§ DATA PROVIDED
* begin *

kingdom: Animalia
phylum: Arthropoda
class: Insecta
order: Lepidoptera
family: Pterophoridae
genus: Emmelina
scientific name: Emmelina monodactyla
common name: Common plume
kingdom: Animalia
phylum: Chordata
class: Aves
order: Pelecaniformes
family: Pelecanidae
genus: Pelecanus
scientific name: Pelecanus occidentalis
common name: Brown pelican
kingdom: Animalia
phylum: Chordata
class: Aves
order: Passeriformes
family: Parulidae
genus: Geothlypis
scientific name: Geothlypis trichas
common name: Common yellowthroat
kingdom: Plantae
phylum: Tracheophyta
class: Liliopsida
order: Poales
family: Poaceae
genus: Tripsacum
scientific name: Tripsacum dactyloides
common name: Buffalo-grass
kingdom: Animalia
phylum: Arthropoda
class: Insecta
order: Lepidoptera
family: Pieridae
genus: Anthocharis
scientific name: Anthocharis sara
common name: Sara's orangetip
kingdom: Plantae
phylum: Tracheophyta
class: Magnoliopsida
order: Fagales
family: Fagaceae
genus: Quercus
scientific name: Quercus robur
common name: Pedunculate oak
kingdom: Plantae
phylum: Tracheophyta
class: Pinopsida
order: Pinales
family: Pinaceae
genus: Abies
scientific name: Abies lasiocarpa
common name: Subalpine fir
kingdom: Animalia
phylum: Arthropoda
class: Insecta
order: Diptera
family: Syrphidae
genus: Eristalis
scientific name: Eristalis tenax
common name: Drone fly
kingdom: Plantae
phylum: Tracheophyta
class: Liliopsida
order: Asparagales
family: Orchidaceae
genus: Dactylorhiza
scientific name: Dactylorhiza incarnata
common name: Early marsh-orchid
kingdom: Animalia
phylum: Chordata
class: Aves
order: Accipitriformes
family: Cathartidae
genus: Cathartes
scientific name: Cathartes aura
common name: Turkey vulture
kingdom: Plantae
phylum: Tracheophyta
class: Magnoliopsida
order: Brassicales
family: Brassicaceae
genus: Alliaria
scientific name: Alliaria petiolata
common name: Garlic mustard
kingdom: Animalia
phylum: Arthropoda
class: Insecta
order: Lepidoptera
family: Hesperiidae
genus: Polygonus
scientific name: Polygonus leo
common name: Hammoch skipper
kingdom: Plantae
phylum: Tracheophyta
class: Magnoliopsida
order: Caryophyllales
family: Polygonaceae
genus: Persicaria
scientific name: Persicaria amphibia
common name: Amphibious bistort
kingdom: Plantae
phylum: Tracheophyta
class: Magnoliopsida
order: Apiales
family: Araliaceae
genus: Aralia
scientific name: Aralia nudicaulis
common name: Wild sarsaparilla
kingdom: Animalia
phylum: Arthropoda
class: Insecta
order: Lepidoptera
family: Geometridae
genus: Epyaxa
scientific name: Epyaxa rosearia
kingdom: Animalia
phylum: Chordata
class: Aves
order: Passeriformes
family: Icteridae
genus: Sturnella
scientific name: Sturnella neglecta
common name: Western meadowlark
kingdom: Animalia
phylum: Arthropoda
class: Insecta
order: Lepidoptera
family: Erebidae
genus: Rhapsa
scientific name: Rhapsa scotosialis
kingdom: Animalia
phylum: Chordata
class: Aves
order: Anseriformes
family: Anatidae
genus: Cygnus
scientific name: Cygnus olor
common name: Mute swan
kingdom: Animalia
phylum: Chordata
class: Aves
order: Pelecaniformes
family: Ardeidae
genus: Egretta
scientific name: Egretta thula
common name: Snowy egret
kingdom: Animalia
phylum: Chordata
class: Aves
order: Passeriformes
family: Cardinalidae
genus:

* end *

§ YOUR INSTRUCTIONS
Number every line of the material above, one per line, leaving out any blank lines.

§ TASK SOLUTION
1. kingdom: Animalia
2. phylum: Arthropoda
3. class: Insecta
4. order: Lepidoptera
5. family: Pterophoridae
6. genus: Emmelina
7. scientific name: Emmelina monodactyla
8. common name: Common plume
9. kingdom: Animalia
10. phylum: Chordata
11. class: Aves
12. order: Pelecaniformes
13. family: Pelecanidae
14. genus: Pelecanus
15. scientific name: Pelecanus occidentalis
16. common name: Brown pelican
17. kingdom: Animalia
18. phylum: Chordata
19. class: Aves
20. order: Passeriformes
21. family: Parulidae
22. genus: Geothlypis
23. scientific name: Geothlypis trichas
24. common name: Common yellowthroat
25. kingdom: Plantae
26. phylum: Tracheophyta
27. class: Liliopsida
28. order: Poales
29. family: Poaceae
30. genus: Tripsacum
31. scientific name: Tripsacum dactyloides
32. common name: Buffalo-grass
33. kingdom: Animalia
34. phylum: Arthropoda
35. class: Insecta
36. order: Lepidoptera
37. family: Pieridae
38. genus: Anthocharis
39. scientific name: Anthocharis sara
40. common name: Sara's orangetip
41. kingdom: Plantae
42. phylum: Tracheophyta
43. class: Magnoliopsida
44. order: Fagales
45. family: Fagaceae
46. genus: Quercus
47. scientific name: Quercus robur
48. common name: Pedunculate oak
49. kingdom: Plantae
50. phylum: Tracheophyta
51. class: Pinopsida
52. order: Pinales
53. family: Pinaceae
54. genus: Abies
55. scientific name: Abies lasiocarpa
56. common name: Subalpine fir
57. kingdom: Animalia
58. phylum: Arthropoda
59. class: Insecta
60. order: Diptera
61. family: Syrphidae
62. genus: Eristalis
63. scientific name: Eristalis tenax
64. common name: Drone fly
65. kingdom: Plantae
66. phylum: Tracheophyta
67. class: Liliopsida
68. order: Asparagales
69. family: Orchidaceae
70. genus: Dactylorhiza
71. scientific name: Dactylorhiza incarnata
72. common name: Early marsh-orchid
73. kingdom: Animalia
74. phylum: Chordata
75. class: Aves
76. order: Accipitriformes
77. family: Cathartidae
78. genus: Cathartes
79. scientific name: Cathartes aura
80. common name: Turkey vulture
81. kingdom: Plantae
82. phylum: Tracheophyta
83. class: Magnoliopsida
84. order: Brassicales
85. family: Brassicaceae
86. genus: Alliaria
87. scientific name: Alliaria petiolata
88. common name: Garlic mustard
89. kingdom: Animalia
90. phylum: Arthropoda
91. class: Insecta
92. order: Lepidoptera
93. family: Hesperiidae
94. genus: Polygonus
95. scientific name: Polygonus leo
96. common name: Hammoch skipper
97. kingdom: Plantae
98. phylum: Tracheophyta
99. class: Magnoliopsida
100. order: Caryophyllales
101. family: Polygonaceae
102. genus: Persicaria
103. scientific name: Persicaria amphibia
104. common name: Amphibious bistort
105. kingdom: Plantae
106. phylum: Tracheophyta
107. class: Magnoliopsida
108. order: Apiales
109. family: Araliaceae
110. genus: Aralia
111. scientific name: Aralia nudicaulis
112. common name: Wild sarsaparilla
113. kingdom: Animalia
114. phylum: Arthropoda
115. class: Insecta
116. order: Lepidoptera
117. family: Geometridae
118. genus: Epyaxa
119. scientific name: Epyaxa rosearia
120. kingdom: Animalia
121. phylum: Chordata
122. class: Aves
123. order: Passeriformes
124. family: Icteridae
125. genus: Sturnella
126. scientific name: Sturnella neglecta
127. common name: Western meadowlark
128. kingdom: Animalia
129. phylum: Arthropoda
130. class: Insecta
131. order: Lepidoptera
132. family: Erebidae
133. genus: Rhapsa
134. scientific name: Rhapsa scotosialis
135. kingdom: Animalia
136. phylum: Chordata
137. class: Aves
138. order: Anseriformes
139. family: Anatidae
140. genus: Cygnus
141. scientific name: Cygnus olor
142. common name: Mute swan
143. kingdom: Animalia
144. phylum: Chordata
145. class: Aves
146. order: Pelecaniformes
147. family: Ardeidae
148. genus: Egretta
149. scientific name: Egretta thula
150. common name: Snowy egret
151. kingdom: Animalia
152. phylum: Chordata
153. class: Aves
154. order: Passeriformes
155. family: Cardinalidae
156. genus:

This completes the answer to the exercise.